COVID-19 anti-vaccine culture and its consequences
While many students and young people in South Dakota laugh and brush off the idea of ever getting COVID-19 and the possible implications, more and more young people die every day of the disease. Yet virtually 0% of the nearly 1,700 people dying every day are currently vaccinated.
Despite all of this, people still fight and argue against getting the shot, even going as far as quitting their jobs as a result of vaccine mandates.
When someone works directly with COVID-19 patients daily and sees the aftermath of the disease, no words can explain the frustration and disappointment with the anti-vaccine rhetoric.
Every day in South Dakota, nurses are seeing more and more young people come into the hospital with COVID-19. Some are requiring nearly 60 liters of oxygen simply to survive, and others are being put on ventilators despite sometimes being as young as 19 years old.
Meanwhile, people are protesting outside of hospitals against the newly placed vaccine protocols. The disconnect between the two is unimaginable. You wish you could take all those people into these COVID-19 units and show them the insanity and aftermath of this disease, but after so many sob stories and pleading to those who refuse, you just cannot do it anymore.
Yet, as the nearly 50% of South Dakotans refusing to get the vaccine continue to refuse, hospital staff are still continuing to fully gown up and begin another day of watching the unvaccinated die. The disease continues to mutate as it passes around and takes over those who were given the chance to save themselves.
While many parts over the course of this disease have been extremely frustrating, watching people die in front of you, even when it could have been easily prevented, has got to take the cake.
Often, these effects of the unvaccinated are not only felt by adult-aged persons.
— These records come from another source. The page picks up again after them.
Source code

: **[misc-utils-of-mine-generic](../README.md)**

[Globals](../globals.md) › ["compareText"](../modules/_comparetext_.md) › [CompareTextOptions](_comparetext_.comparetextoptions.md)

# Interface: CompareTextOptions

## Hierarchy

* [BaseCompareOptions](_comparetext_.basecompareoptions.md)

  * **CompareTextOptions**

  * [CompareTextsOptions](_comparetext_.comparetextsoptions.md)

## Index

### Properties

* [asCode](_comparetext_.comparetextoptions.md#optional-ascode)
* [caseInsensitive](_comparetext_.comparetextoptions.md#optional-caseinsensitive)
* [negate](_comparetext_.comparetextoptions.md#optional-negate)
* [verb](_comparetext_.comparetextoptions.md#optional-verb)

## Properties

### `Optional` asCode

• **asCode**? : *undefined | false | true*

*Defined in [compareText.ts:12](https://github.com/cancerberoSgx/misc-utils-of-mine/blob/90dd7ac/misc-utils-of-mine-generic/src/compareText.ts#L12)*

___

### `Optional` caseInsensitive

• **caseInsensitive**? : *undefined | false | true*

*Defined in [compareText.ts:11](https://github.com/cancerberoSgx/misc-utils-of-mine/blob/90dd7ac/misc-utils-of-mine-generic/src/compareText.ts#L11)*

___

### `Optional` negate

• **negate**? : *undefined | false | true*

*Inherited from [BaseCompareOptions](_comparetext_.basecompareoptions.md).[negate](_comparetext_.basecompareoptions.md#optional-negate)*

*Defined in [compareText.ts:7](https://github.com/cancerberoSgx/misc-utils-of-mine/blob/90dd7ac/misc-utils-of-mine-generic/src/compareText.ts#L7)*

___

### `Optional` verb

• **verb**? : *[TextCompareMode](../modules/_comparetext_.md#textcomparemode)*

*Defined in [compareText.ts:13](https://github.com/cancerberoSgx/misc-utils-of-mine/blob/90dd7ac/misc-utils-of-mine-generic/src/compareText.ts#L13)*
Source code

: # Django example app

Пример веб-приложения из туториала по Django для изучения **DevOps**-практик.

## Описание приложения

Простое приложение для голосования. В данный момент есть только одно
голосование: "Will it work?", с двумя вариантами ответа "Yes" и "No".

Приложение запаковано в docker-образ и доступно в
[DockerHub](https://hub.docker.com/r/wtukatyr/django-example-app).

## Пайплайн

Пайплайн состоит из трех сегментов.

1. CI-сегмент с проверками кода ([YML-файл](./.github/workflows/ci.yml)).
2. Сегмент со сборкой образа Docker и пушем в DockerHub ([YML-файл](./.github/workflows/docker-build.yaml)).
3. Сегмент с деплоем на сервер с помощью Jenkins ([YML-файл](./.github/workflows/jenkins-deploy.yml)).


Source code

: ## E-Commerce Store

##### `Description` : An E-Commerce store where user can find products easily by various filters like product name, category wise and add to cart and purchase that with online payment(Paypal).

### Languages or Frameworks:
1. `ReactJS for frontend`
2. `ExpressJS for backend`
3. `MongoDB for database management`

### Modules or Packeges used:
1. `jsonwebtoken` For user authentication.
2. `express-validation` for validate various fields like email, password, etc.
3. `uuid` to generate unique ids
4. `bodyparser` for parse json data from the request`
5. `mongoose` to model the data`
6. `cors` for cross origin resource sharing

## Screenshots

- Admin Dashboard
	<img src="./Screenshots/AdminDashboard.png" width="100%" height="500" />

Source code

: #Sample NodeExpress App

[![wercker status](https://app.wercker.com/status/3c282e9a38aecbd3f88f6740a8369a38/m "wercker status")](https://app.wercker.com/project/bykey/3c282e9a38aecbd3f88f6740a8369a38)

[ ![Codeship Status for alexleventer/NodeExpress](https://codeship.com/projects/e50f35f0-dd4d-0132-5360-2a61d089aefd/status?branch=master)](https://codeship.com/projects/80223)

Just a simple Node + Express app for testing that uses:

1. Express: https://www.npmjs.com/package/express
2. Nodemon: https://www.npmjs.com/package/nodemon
While anti-vaccine adults continue to bathe in their ignorance and ignore the tragedy around them, those who cannot get the vaccine are forced to face it.
An eight-year-old girl in Sioux Falls cannot go to grocery stores, cannot feel safe in school, and does not feel safe being around groups of people because she is immunocompromised. She knows that if she gets the disease, there is a very high chance she will not make it out alive. As her family drives by the protesters outside of Sanford Hospital, she bawls into my chest knowing what that means for her.
There are no words that can explain that level of hurt and disappointment in our community. The worst part? She is not the only child thinking these thoughts.
South Dakota has a solution to change the path of destruction following COVID-19. It’s simple: get the vaccine.